Copy out, word for word, the lines of the listing from the one holding "to the royal" through the one holding "the god himself", both included.
^^^^^^^^
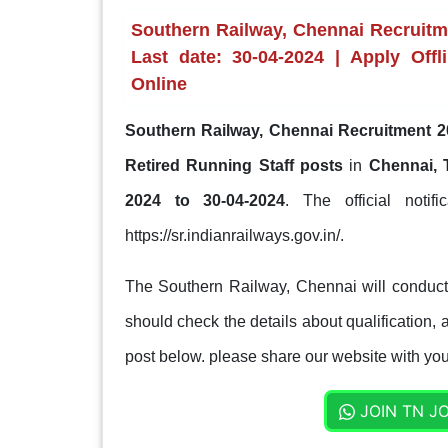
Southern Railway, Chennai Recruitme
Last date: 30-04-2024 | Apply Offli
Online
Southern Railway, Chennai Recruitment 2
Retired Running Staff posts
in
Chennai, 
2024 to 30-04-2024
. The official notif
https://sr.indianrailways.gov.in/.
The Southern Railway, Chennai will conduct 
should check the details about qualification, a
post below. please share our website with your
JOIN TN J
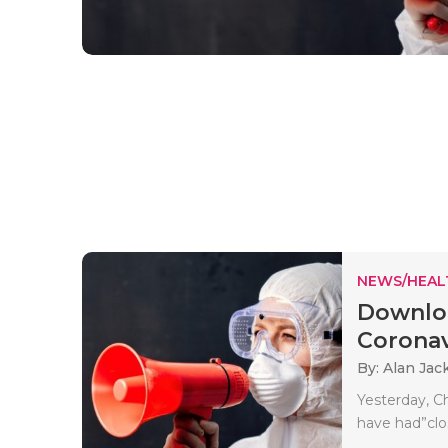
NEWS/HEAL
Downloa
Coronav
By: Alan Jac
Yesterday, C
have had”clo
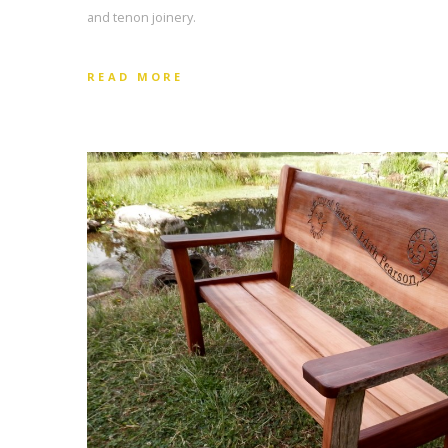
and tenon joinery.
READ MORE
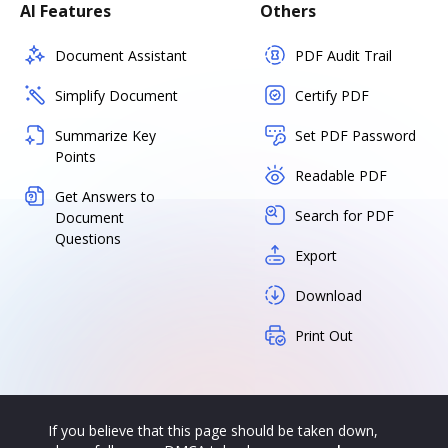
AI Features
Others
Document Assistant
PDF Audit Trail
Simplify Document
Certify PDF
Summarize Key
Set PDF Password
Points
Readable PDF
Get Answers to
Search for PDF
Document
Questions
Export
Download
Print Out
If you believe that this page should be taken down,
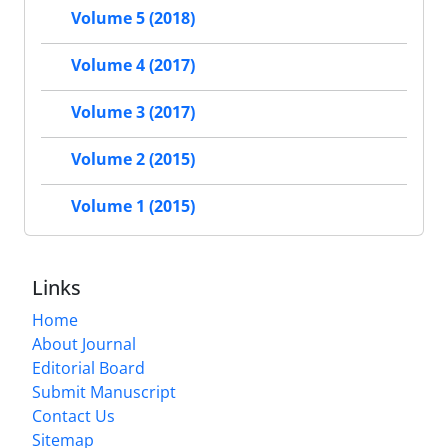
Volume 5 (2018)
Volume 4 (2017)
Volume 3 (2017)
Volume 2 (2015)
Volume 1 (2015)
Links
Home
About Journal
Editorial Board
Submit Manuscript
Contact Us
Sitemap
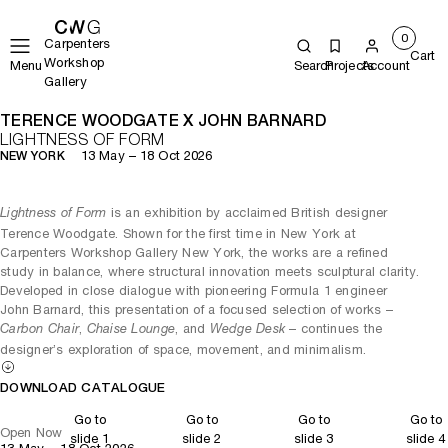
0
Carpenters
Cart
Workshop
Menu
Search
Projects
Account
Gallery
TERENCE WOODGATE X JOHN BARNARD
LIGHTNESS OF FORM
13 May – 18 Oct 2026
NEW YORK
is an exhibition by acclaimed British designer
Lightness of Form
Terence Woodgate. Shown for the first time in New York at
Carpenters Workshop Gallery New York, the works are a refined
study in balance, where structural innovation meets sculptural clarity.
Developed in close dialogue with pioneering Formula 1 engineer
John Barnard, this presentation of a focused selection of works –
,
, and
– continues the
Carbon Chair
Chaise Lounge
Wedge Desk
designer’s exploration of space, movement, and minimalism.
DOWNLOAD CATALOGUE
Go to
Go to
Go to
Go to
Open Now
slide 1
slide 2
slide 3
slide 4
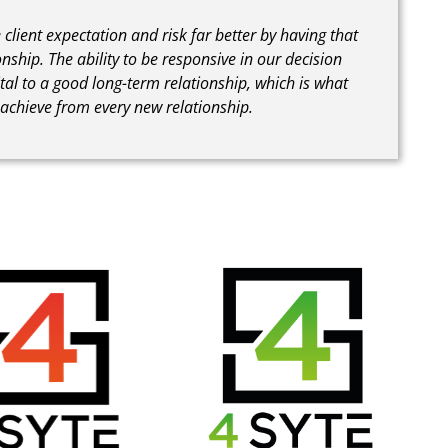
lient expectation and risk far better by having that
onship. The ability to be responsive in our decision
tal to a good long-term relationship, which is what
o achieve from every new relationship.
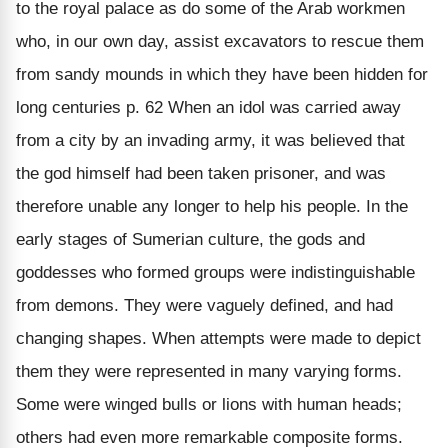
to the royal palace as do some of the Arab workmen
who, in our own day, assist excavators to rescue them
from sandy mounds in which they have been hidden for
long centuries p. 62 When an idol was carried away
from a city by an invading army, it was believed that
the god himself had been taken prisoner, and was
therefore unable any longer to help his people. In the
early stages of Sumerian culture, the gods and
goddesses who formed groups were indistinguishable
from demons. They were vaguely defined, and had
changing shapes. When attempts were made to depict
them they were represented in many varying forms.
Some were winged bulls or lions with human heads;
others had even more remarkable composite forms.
^^^^^^^^
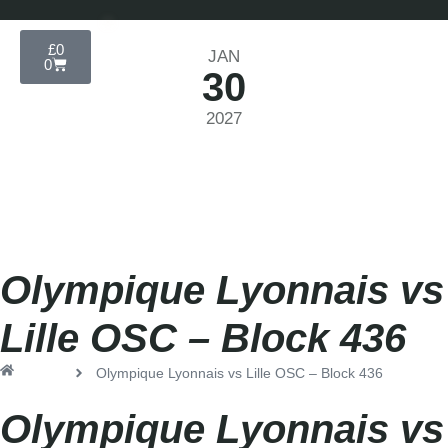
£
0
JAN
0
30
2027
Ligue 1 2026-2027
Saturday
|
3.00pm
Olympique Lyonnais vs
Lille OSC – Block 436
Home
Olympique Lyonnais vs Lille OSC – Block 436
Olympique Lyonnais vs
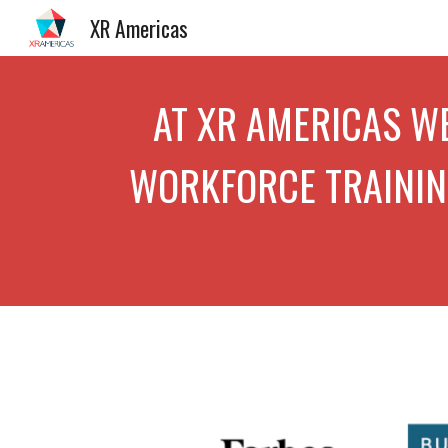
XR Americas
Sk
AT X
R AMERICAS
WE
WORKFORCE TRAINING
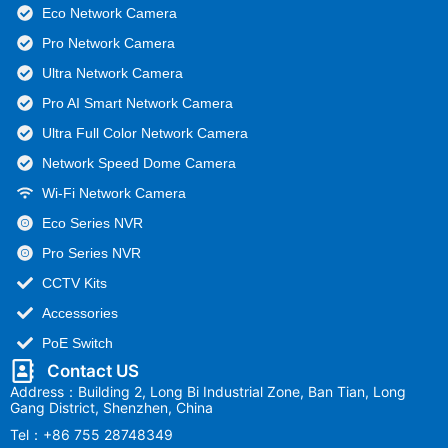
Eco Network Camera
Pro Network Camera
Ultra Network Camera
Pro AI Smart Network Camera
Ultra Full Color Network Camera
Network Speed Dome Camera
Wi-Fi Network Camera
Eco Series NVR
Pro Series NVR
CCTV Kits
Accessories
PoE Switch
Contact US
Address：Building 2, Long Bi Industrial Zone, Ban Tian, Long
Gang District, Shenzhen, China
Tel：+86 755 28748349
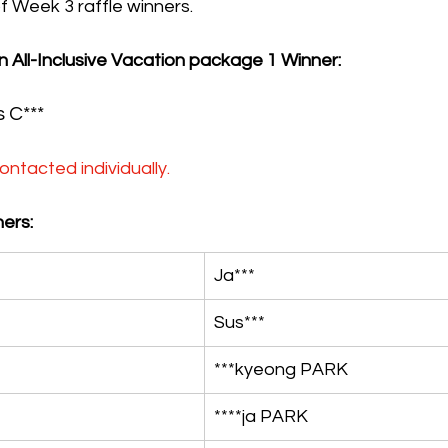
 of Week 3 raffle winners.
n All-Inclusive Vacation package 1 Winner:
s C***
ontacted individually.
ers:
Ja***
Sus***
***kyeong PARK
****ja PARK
^^^^^^^^
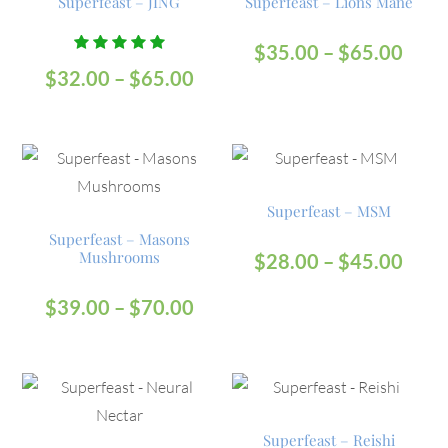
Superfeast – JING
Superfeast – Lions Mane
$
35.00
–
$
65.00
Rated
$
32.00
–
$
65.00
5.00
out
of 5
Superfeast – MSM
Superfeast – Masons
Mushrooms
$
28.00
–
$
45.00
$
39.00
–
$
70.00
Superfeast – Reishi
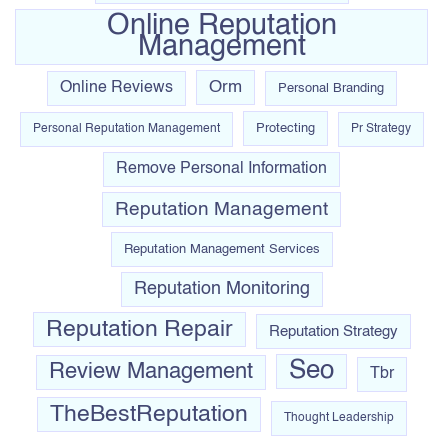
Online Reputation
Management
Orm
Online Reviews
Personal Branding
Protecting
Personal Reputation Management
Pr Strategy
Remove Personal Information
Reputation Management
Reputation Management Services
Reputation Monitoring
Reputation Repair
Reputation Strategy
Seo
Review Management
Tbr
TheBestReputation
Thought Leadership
^^^^^^^^
▶ [Response to the exercise]:
to the royal palace as do some of the Arab workmen
who, in our own day, assist excavators to rescue them
from sandy mounds in which they have been hidden for
long centuries p. 62 When an idol was carried away
from a city by an invading army, it was believed that
the god himself had been taken prisoner, and was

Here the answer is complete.